Faidah Umu Sofuroh - detikNews
Selasa, 14 Jul 2020 22:02 WIB
Kemnaker
Foto: Dok. Kemnaker
Jakarta -

Menteri Ketenagakerjaan, Ida Fauziyah, menerima pengaduan 26 wakil petani yang tergabung dalam Serikat Tani Mencirin Bersatu (STMB) dari Desa Sei Mencirim, Kecamatan Kutalimbaru, Kabupaten Deli Serdang, dan Serikat Petani Simalingkar Bersatu (SPSB) dari Desa Simalingkar A, Kecamatan Pancur Batu, Deli Serdang, Sumatera Utara, di gedung YTKI, Jakarta. Mereka mengadukan nasib karena sedang berkonflik dengan korporasi.

Sebagai bentuk kepedulian dan bagian dari pemerintah, Ida berjanji akan meneruskan pengaduan tersebut kepada Menteri ATR/Kepala BPN dan Menteri BUMN. Ia pun menyatakan keprihatinannya atas musibah yang dialami para petani.

"Sebagai menteri dan pribadi, saya turut prihatin pengaduan atas semua yang dialami bapak ibu semua. Saya akan teruskan kepada Kementerian ATR/Kepala BPN, kemudian ke Kementerian BUMN. Ketika hak-hak petani terganggu, demokrasi menyediakan ruang bagi mereka untuk menyuarakan keluh kesahnya. Negara pun punya tanggung jawab untuk menyelesaikannya," kata Ida dalam keterangan tertulis, Selasa (14/7/2020).

Dalam kesempatan tersebut Ida juga meminta agar para petani yang mengadu tetap memperhatikan protokol kesehatan selama memperjuangkan hak-haknya di Kota Jakarta.

"Kondisi pandemi, berjuang yes, jaga diri jaga kesehatan juga yes.
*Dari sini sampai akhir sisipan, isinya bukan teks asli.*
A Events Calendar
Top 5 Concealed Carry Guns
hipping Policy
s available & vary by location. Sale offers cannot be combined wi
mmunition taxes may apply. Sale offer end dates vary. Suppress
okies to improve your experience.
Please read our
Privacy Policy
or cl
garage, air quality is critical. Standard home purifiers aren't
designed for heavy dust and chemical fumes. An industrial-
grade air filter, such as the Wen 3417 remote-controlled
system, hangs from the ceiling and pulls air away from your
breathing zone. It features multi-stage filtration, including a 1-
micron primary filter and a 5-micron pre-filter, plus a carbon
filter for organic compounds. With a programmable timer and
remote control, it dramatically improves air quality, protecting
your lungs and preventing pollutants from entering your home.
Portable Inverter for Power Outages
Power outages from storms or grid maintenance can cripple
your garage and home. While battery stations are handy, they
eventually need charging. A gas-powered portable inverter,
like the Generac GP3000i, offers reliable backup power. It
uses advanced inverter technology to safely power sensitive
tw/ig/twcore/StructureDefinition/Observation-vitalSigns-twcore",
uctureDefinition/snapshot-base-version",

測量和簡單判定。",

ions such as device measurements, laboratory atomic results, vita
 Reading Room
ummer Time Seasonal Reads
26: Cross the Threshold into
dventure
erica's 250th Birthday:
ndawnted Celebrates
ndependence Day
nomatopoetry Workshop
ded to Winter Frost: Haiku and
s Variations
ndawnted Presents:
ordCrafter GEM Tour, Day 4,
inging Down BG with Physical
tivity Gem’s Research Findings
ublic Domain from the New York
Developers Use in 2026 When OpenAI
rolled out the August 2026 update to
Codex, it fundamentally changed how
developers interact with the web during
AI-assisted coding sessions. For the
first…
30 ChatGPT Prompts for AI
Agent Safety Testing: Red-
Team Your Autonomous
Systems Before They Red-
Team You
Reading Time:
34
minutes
Mudah-mudahan dua-duanya dijaga, maksud tujuan tercapai, bapak ibu tetap sehat," ucapnya.

Kordinator 26 petani, Sulaeman Wardana, mengadu ke Kemnaker mewakili 170 petani yang masih berjalan kaki menuju Jakarta untuk mencari keadilan. Aksi jalan kaki dilakukan karena areal lahan dan tempat tinggal yang telah dikelolanya sejak tahun 1951 telah digusur paksa oleh korporasi plat merah (PTPN II). Padahal mereka telah mengantongi SK Landreform sejak tahun 1984 dan sebanyak 36 petani di Sei Mencirim yang ikut tergusur sudah memiliki Sertifikat Hak Milik (SHM).

"Kami mengadu ke Kemnaker karena 26 petani yang mewakili 170 petani ini juga merupakan buruh tani. Harapan kami, pengaduan ini, bisa disampaikan ke presiden," ujar Sulaeman didampingi Sekretaris STMB, Imam Wahyudi, dan pembina petani, Aris Wiyono.

Imam mengungkapkan luas area yang berkonflik antara petani yang tergabung dalam SPSB dengan PTPN II adalah seluas ± 854 hektare. Sementara luas area yang berkonflik petani yang STMB dengan PTPN II, seluas ± 850 hektare dan tuntutan petani STMB adalah seluas ± 323,5 hektare.